Selected excerpt:
-----

Section 4 describes the proposed approach while
Section 5 details the experiment setup and analyzes the results. Finally, conclusions are given in
Section 6.
2. Related Work
The application of magnetic field data for indoor localization has been investigated by many research works. Such research includes the analysis of properties of magnetic field data that can be used for localization, as well as the impact of various devices usage, and the attitude of these devices [
28,
30,
36]. Research works using the magnetic field can broadly be categorized into three groups: using magnetic field data alone, hybrid approaches that combine magnetic field with Wi-Fi, pedestrian dead reckoning (PDR), vision, etc., and approaches that utilize machine/deep learning. A few works related to each category are discussed here.

-----

Exercise data:
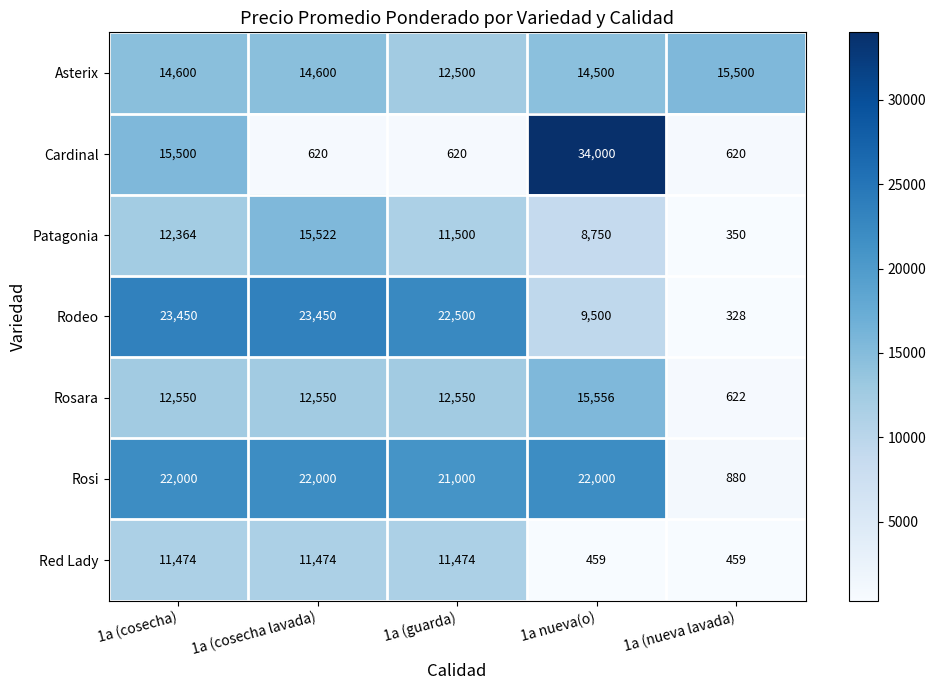

At 1a nueva(o), list the series in order from smallest to largest.

Red Lady, Patagonia, Rodeo, Asterix, Rosara, Rosi, Cardinal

-----

What you need to do:
- 1) Can you rewrite the paragraph beginning "The application of magnetic field data" from the magnetic field localization excerpt as a short bulleted list that keeps its main facts?
- 2) In the magnetic field localization excerpt, which section details the experiment setup and analyzes the results?

Exercise solutions:
- 1)
- Many research works have studied magnetic field data for indoor localization.
- This work covers which magnetic field properties are useful for localization, the effect of using different devices, and the attitude of those devices.
- The research falls into three groups:
  - magnetic field data alone
  - hybrid approaches that combine the magnetic field with Wi-Fi, pedestrian dead reckoning (PDR), vision, and similar sources
  - machine or deep learning approaches
- A few works from each group are discussed.

- 2) Section 5.